We were lucky to have a groomer that had other Havanese.


----------



## BeverlyA (Oct 29, 2006)

I've always used a rolled leather collar on Cooper and kept him in a puppy cut without any problems. I leave his collar on all the time. I'm pretty lucky in the fact that he doesn't mat too badly at all (knock on wood!)
Beverly


----------



## marjrc (Jan 13, 2007)

Both Ricky and Sammy wear a Lupine Lead collar, just a nylon one with clasp. I remove it to groom, so sometimes don't put it back on right away. I had a harness that we used on Ricky when he was smaller but I haven't used it since the fall.


----------



## Cosmosmom (Jan 12, 2007)

I use collars in the house and I walk them with a harness and it works well for me .
Ahnold wears a round leather collar and Cosmo wears a regular leather collar . Ahnolds hair is a little finer and he mats more easily . Most of his mats come from Cosmo playing and grabbing him .
I have read here that a some of you let your dogs live in the house with no collar . WHen Cosmo was in puppy school and I also read it it later in a training book that if your dog does not wear a collar how do you catch him when you want him or in an emergency as you do not have anything to grab and hold on to . The trainer said it was important that they wear a collar and we would grab them and say Gotcha and they be comfortable with this as there are times you need to call you dog and grab him to ensure his safety ..
Just passing along something that I was told to ensure that your pet was comfortable with this in an emergency


----------



## Havtahava (Aug 20, 2006)

> if your dog does not wear a collar how do you catch him when you want him or in an emergency as you do not have anything to grab and hold on to


 The tail! 

I find tails much easier to grab in an emergency situation than a collar. Of course, it isn't ideal, but if it is an actual emergency (and I've had that happen), it is much more readily available.

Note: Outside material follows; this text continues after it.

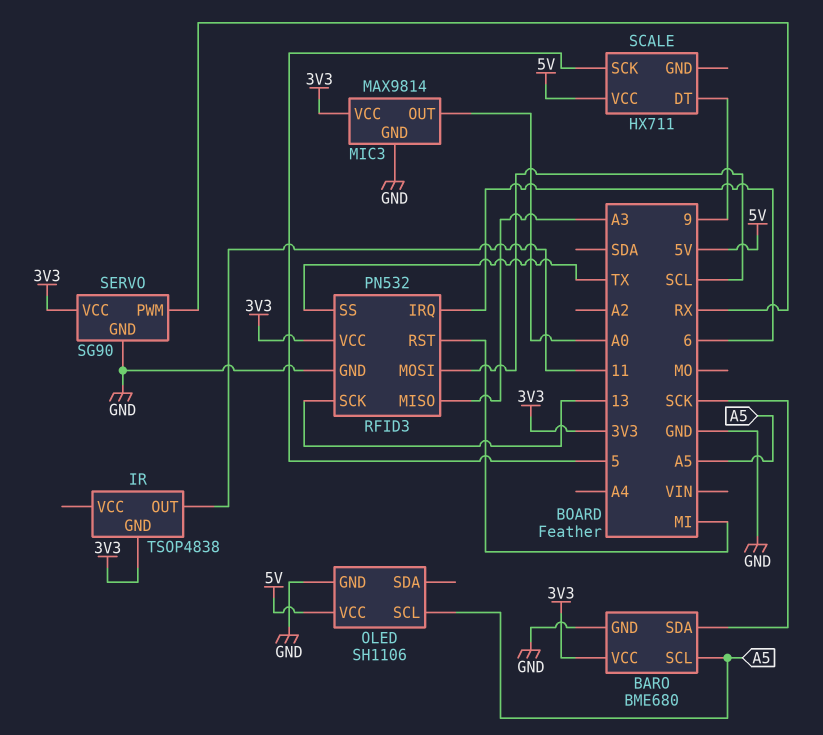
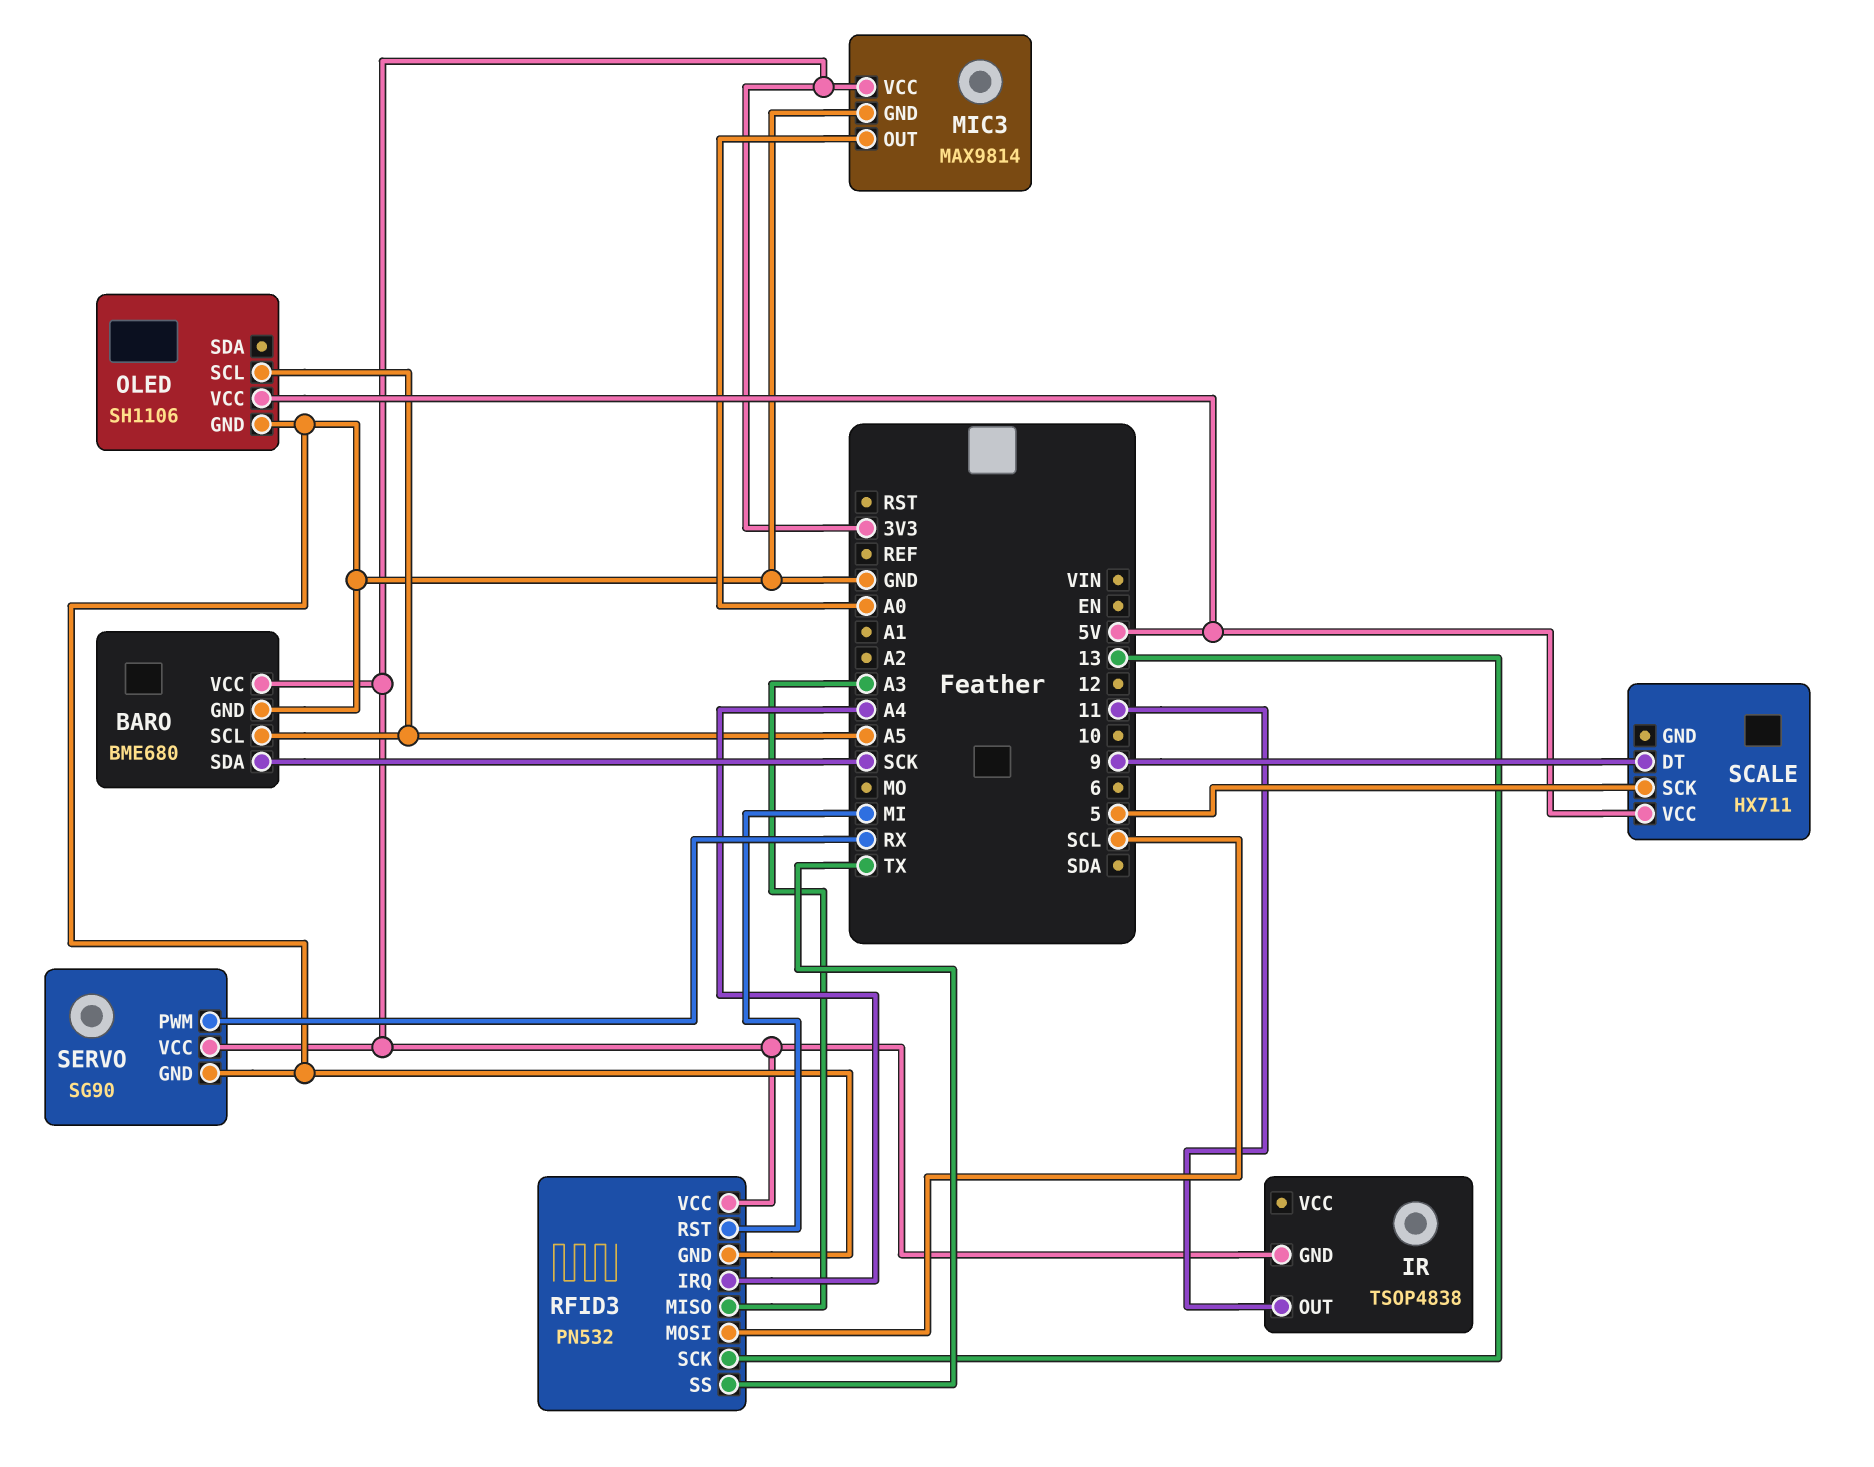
RFID3 pin IRQ: 6 -> A4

Of course, if your dog gets out of reach and you can't find him/her, then a collar is a much better option for a stranger. I doubt a stranger would dare grab a tail.


----------



## juliav (Nov 21, 2006)

Havtahava said:


> The tail!
> 
> I find tails much easier to grab in an emergency situation than a collar.


Dito!!


----------



## marjrc (Jan 13, 2007)

Good point! I know there are times when Ricky doesn't have his collar on and I am trying to grab him in time to stop him from jumping our cat, Shadow, whenever he comes in from outside or tries and go out. Ricky is fast and though he will sometimes just nudge Shadow, even lick his head, most times he wants to dig his teeth into him so they can "play"! 

Another good reason for keeping the collar on is for identification should your dog decide to make a run for it and get lost. It happens.


----------



## Cosmosmom (Jan 12, 2007)

I use a harness for walks even though Cesar says a training collar . The harness goes on like a coat or sweater and clips in back . There are some that go over the head but I do not like that style . Sometimes the others are hard to find so when i find them I buy two as the clasps break sometimes .


----------



## Cosmosmom (Jan 12, 2007)

Oh Yes I forgot about grabbing the tail . I have seen people do it at dog shows but are you not worried about being bitten . Is the tail not sensitive ? 
I saw a dog at Westminister bite the handler and he did not look too happy.. 
Just curious and looking for information .. I will stick with a collar for my guys . I know a lot of you own gorgeous show dogs and it is a concern when the coat is disrupted and matted ..


----------